Introduction

MBioSEQ Ridom Typer implements CheckM2 (citation), a machine learning–based technique to evaluate microbial genome assemblies by identifying intra-species contamination and predicting genome completeness. CheckM2 delivers highly accurate quality predictions for medium- and low-quality genomes, including those from poorly represented lineages. It can even produce reliable results for phyla with only a single genomic representative.

CheckM2 uses two machine learning models to predict genome completeness score. A 'general' gradient boosting model is designed for novel or distantly related organisms (e.g., new orders, classes, or phyla) and generalizes well to poorly represented lineages. A 'specific' neural network model provides higher accuracy for genomes closely related to the reference set (e.g., known species, genera, or families), particularly when genomes are less complete. This ensures better accuracy across lineages.

Please note: Especially with older Illumina machines there is frequently some low contamination due to inter-run valve and/or flexible tube carry-over. Notable the SKESA assembler handles contaminations of up to 10% very well.

Task Entry Overview

Example of a Task Entry Overview for a CheckM2 task template

The task entry overview shows the CheckM2 results for the sample.

The Intra-species Contamination is color-coded according to the quantitative value of contamination percentage using the following thresholds:

  • Green: Intra-species Contamination Perc. ≤5%
  • Yellow: Intra-species Contamination Perc. >5% and ≤15%
  • Red: Intra-species Contamination Perc. >15%

Result Fields

The task entry stores the following result fields for each sample:

Field Description
Intra-species Contamination A classification based on the value for Intra-species Contamination Percentage. For QC this field is highlighted green if the contamination is below 5%, yellow if it is between 5% and 15%, and red if it is above 15%.
Intra-species Contamination Perc. Estimated percentage of contamination (redundant or foreign sequences) in the assembly consensus.
Completeness A classification based on the value for Completeness Percentage
Completeness Perc. Estimated percentage of the genome recovered, predicted by CheckM2's machine learning model.

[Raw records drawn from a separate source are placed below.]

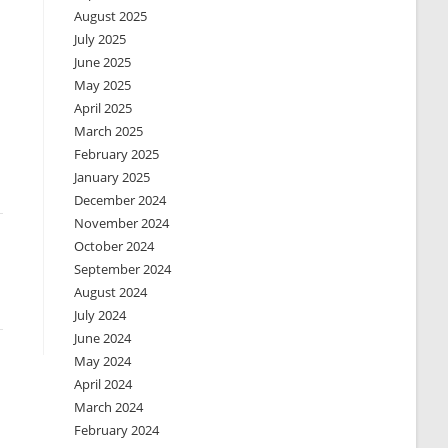
August 2025
July 2025
June 2025
May 2025
April 2025
March 2025
February 2025
January 2025
December 2024
November 2024
October 2024
September 2024
August 2024
July 2024
June 2024
May 2024
April 2024
March 2024
February 2024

The controlled vocabulary that is shown as legend in the results for classification of draft genome quality based on estimated genome completeness and contamination is the one used by the developers in their first publication (Parks et al. Genome Res. 2015, 25: 1043-55 [PubMed 25977477]).

The Result tab of the Sample Overview shows the Intra-species Contamination and the Completeness fields. Those two fields are also written to the Procedure Statistics. When a comparison table is created for a project that contains the CheckM2 Intra-species Contamination Check Task Template the two fields are automatically added to the comparison table. If the task template is explicitly selected when creating a comparison table, all result fields are added to the table.

Run times

Species NCBI ID Run time
Escherichia coli NC_000913.3 1m 14sec
Listeria monocytogenes NC_003210.1 58 sec
Staphylococcus aureus NZ_CP007455.1 37 sec

 
FOR RESEARCH USE ONLY. NOT FOR USE IN CLINICAL DIAGNOSTIC PROCEDURES.